An alternative method for prepare_allseries() specialised for model factor sequences.

prepare_fluxseries(allocate_ram: bool = True, write_jit: bool = False) None[source]

An alternative method for prepare_allseries() specialised for model flux sequences.

prepare_stateseries(allocate_ram: bool = True, write_jit: bool = False) None[source]

An alternative method for prepare_allseries() specialised for model state sequences.

prepare_nodeseries(allocate_ram: bool = True, jit: bool = False) None[source]

An alternative method for prepare_allseries() specialised for node sequences.

prepare_simseries(allocate_ram: bool = True, read_jit: bool = False, write_jit: bool = False) None[source]

An alternative method for prepare_allseries() specialised for simulation sequences of nodes.

prepare_obsseries(allocate_ram: bool = True, read_jit: bool = False, write_jit: bool = False) None[source]

An alternative method for prepare_allseries() specialised for observation sequences of nodes.

save_allseries() None[source]

Write the time-series data of all current IOSequence objects at once to data file(s).

See the main documentation on class HydPy for further information.

save_modelseries() None[source]

An alternative method for save_modelseries() specialised for model sequences.

save_inputseries() None[source]

An alternative method for save_modelseries() specialised for model input sequences.

save_factorseries() None[source]

An alternative method for save_modelseries() specialised for model factor sequences.

save_fluxseries() None[source]

An alternative method for save_modelseries() specialised for model flux sequences.

save_stateseries() None[source]

An alternative method for save_modelseries() specialised for model state sequences.

save_nodeseries() None[source]

An alternative method for save_modelseries() specialised for node sequences.

save_simseries() None[source]

An alternative method for save_modelseries() specialised for simulation sequences of nodes.

save_obsseries() None[source]

An alternative method for save_modelseries() specialised for observation sequences of nodes.

load_allseries() None[source]

Read the time-series data of all current IOSequence objects at once from data file(s).

See the main documentation on class HydPy for further information.

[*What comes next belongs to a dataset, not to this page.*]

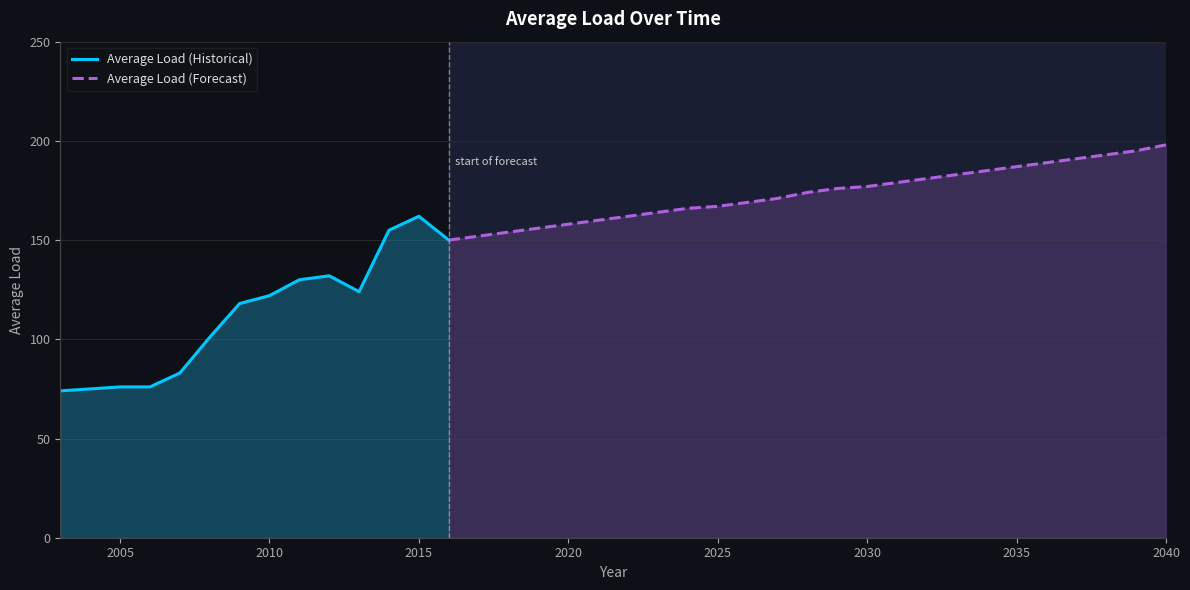

Where does the data first go above 162?

2023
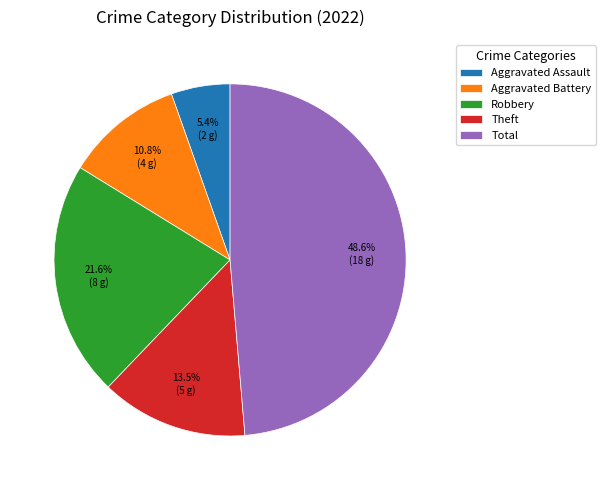

Between Theft and Aggravated Battery, which is larger?

Theft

load_modelseries() None[source]

An alternative method for load_modelseries() specialised for model sequences.

load_inputseries() None[source]

An alternative method for load_modelseries() specialised for model input sequences.

load_factorseries() None[source]

An alternative method for load_modelseries() specialised for model factor sequences.

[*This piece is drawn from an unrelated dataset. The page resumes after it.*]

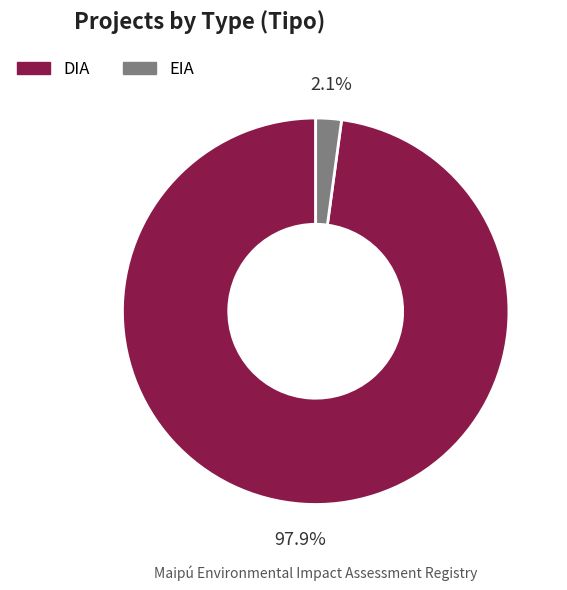

Which slice is the largest?

DIA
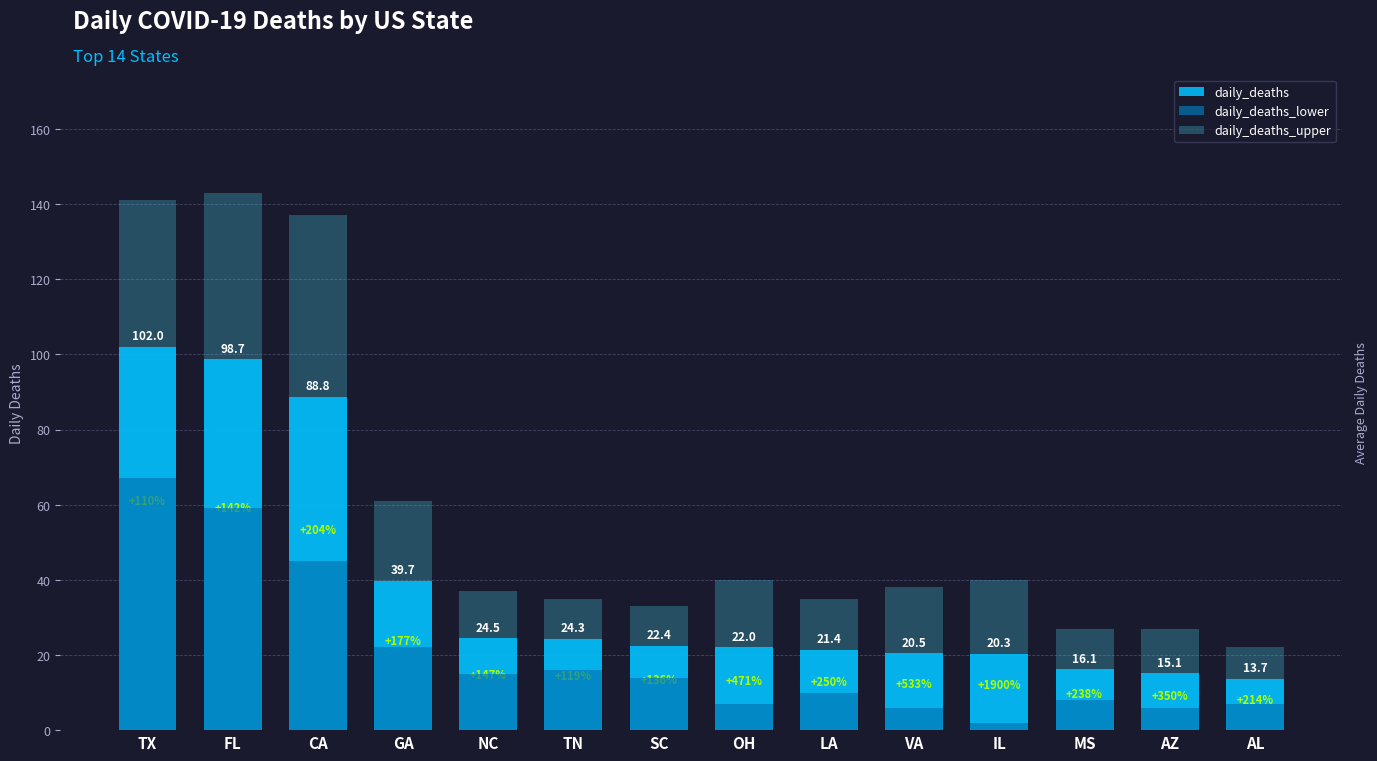

Rank the categories by daily_deaths_lower value from lowest to highest.

IL, VA, AZ, OH, AL, MS, LA, SC, NC, TN, GA, CA, FL, TX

load_fluxseries() None[source]

An alternative method for load_modelseries() specialised for model flux sequences.

load_stateseries() None[source]

An alternative method for load_modelseries() specialised for model state sequences.

load_nodeseries() None[source]

An alternative method for load_modelseries() specialised for node sequences.

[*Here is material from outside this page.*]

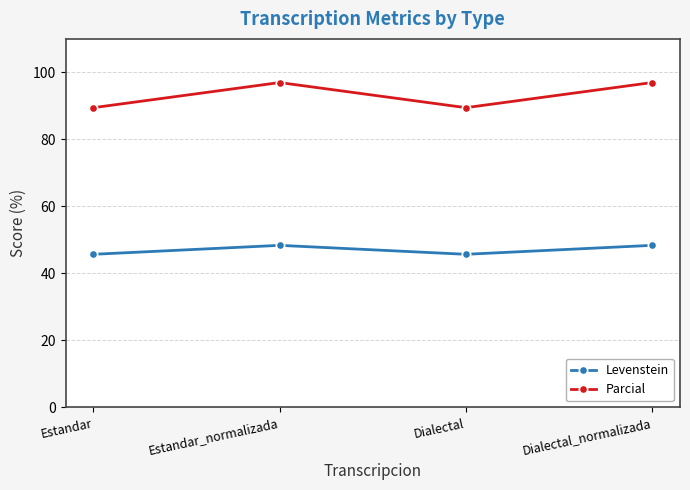

What is the minimum value shown in the chart?

45.7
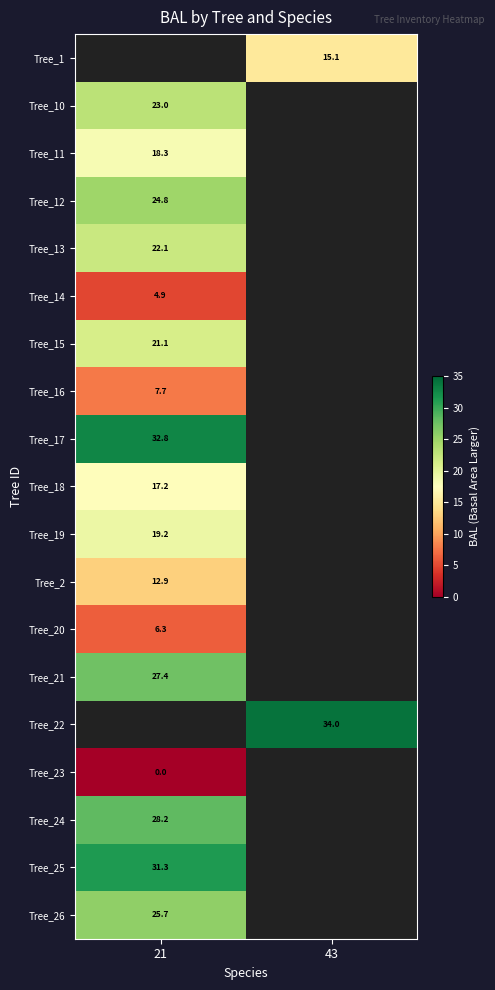

How many distinct data groups are displayed?

19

load_simseries() None[source]

An alternative method for load_modelseries() specialised for simulation sequences of nodes.

load_obsseries() None[source]

An alternative method for load_modelseries() specialised for observation sequences of nodes.

hydpy.core.hydpytools.create_directedgraph(devices: HydPy | Selection) DiGraph[source]

Create a directed graph based on the given devices.